Centre for Microvascular Research, William Harvey Research Institute, Barts and The London School of Medicine and Dentistry, Queen Mary University of London, London EC1M 6BQ, UK.
Department of Microbiology and Immunobiology and HMS Center for Immune Imaging, Harvard Medical School, Boston, MA 02115, USA.
Immunity. 2018 Dec 18;49(6):1062-1076.e6. doi: 10.1016/j.immuni.2018.09.018. Epub 2018 Nov 13.

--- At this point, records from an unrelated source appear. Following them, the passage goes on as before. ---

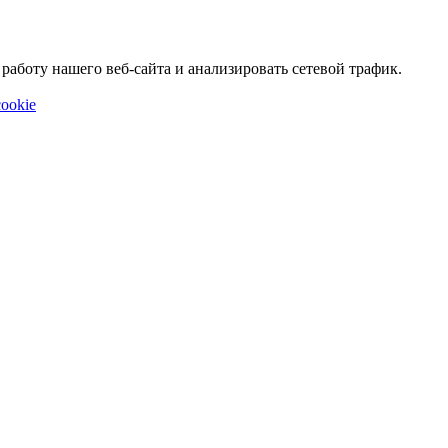
аботу нашего веб-сайта и анализировать сетевой трафик.
ookie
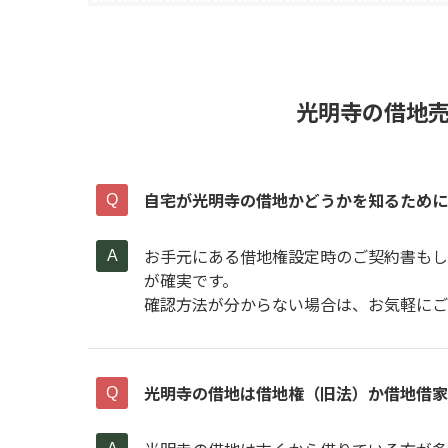
光明寺の借地
自宅が光明寺の借地かどうかを知るために
お手元にある借地権設定時のご契約書もし
が確実です。
確認方法が分からない場合は、お気軽にご
光明寺の借地は借地権（旧法）か借地借家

Neutrophils require directional cues to navigate through the complex structure of venular walls and into inflamed tissues. Here we applied confocal intravital microscopy to analyze neutrophil emigration in cytokine-stimulated mouse cremaster muscles. We identified differential and non-redundant roles for the chemokines CXCL1 and CXCL2, governed by their distinct cellular sources. CXCL1 was produced mainly by TNF-stimulated endothelial cells (ECs) and pericytes and supported luminal and sub-EC neutrophil crawling. Conversely, neutrophils were the main producers of CXCL2, and this chemokine was critical for correct breaching of endothelial junctions. This pro-migratory activity of CXCL2 depended on the atypical chemokine receptor 1 (ACKR1), which is enriched within endothelial junctions. Transmigrating neutrophils promoted a self-guided migration response through EC junctions, creating a junctional chemokine "depot" in the form of ACKR1-presented CXCL2 that enabled efficient unidirectional luminal-to-abluminal migration. Thus, CXCL1 and CXCL2 act in a sequential manner to guide neutrophils through venular walls as governed by their distinct cellular sources.
中性粒细胞需要定向信号来穿过静脉壁的复杂结构并进入炎症组织。在这里,我们应用共聚焦活体显微镜分析细胞因子刺激的小鼠提睾肌中中性粒细胞的迁移。我们确定了趋化因子 CXCL1 和 CXCL2 的不同且非冗余作用,这由它们不同的细胞来源决定。CXCL1 主要由 TNF 刺激的内皮细胞 (EC) 和周细胞产生,并支持腔和 EC 下的中性粒细胞爬行。相反,中性粒细胞是 CXCL2 的主要产生者,这种趋化因子对于正确破坏内皮连接至关重要。CXCL2 的这种促迁移活性依赖于富含在内皮连接中的非典型趋化因子受体 1 (ACKR1)。穿越的中性粒细胞通过 EC 连接促进了自我引导的迁移反应,形成了以 ACKR1 呈现的 CXCL2 形式的连接趋化因子“储存库”,从而实现了有效的单向从腔内向腔外迁移。因此,CXCL1 和 CXCL2 以顺序方式作用,根据其不同的细胞来源指导中性粒细胞穿过静脉壁。